In last year’s social competition, teams from Georgetown University and George Washington University outscored 13 teams with a business plan called Bonseye Guides. The team planned to use its winnings to provide deaf people and others access to audio tours at museums through personal media players. The winner of the MBA portion of the business plan competition for 2008 was a team from the University of Michigan, which planned to use its winnings to help turn its business plan for Potentia into reality. Potentia uses breakthrough energy scavenging technology to extend the lifetime of wireless sensors for a battery-replacement product.
The event begins with a dinner Friday night at the University and culminates Saturday, when teams of up to four participants, composed of both graduate and undergraduate students, board the elevator to make their pitch.
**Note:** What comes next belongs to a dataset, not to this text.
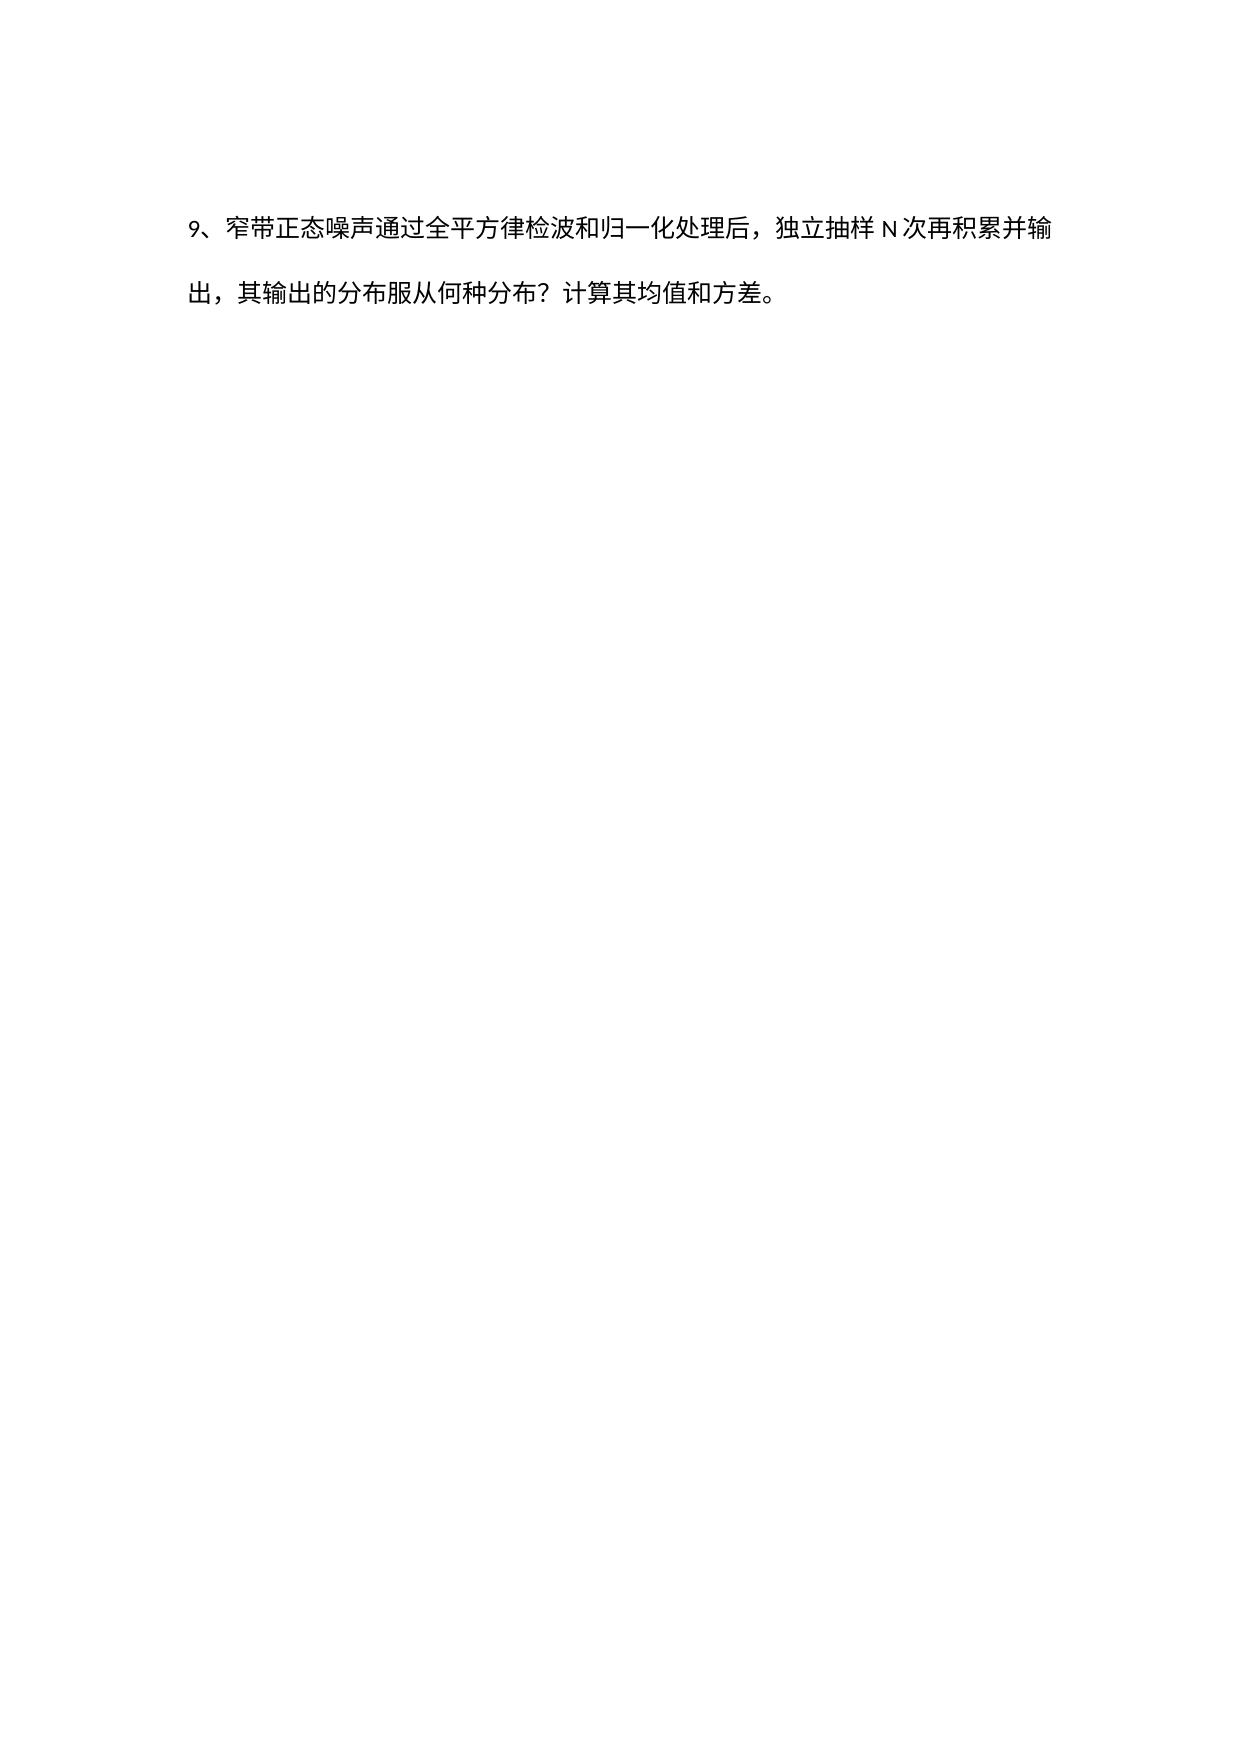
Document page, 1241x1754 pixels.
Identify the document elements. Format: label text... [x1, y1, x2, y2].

text 9、窄带正态噪声通过全平方律检波和归一化处理后，独立抽样N次再积累并输出，其输出的分布服从何种分布？计算其均值和方差。 [187, 194, 1053, 324]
Judges will evaluate the respective business plans and presentations based on the likelihood of the plan becoming viable and sustainable while articulating the area that will be positively affected, the social value created and the team resources ready to see the plan to fruition.
Also taking part this year are teams from the University of Illinois-Chicago; Rice University; Brigham Young University (three teams); University of Michigan (two teams); Colorado State University; University of Louisville; University of Arkansas; University of Delaware; and the Illinois Institute of Technology.
From Wake Forest University, a team from the Babcock Graduate School of Management will compete with HomeBy3.com, a Web site that connects parents looking for flexible, professional-level positions with companies seeking employees for part-time, home-based, contract-based or job-sharing positions. Undergraduate Wake Forest students Ben Comer and Brett Apter will participate in the Social Entrepreneurship track with mySavu.com, which is currently online and growing. The Web site promotes Winston-Salem businesses that offer advertising discounts for students at Wake Forest.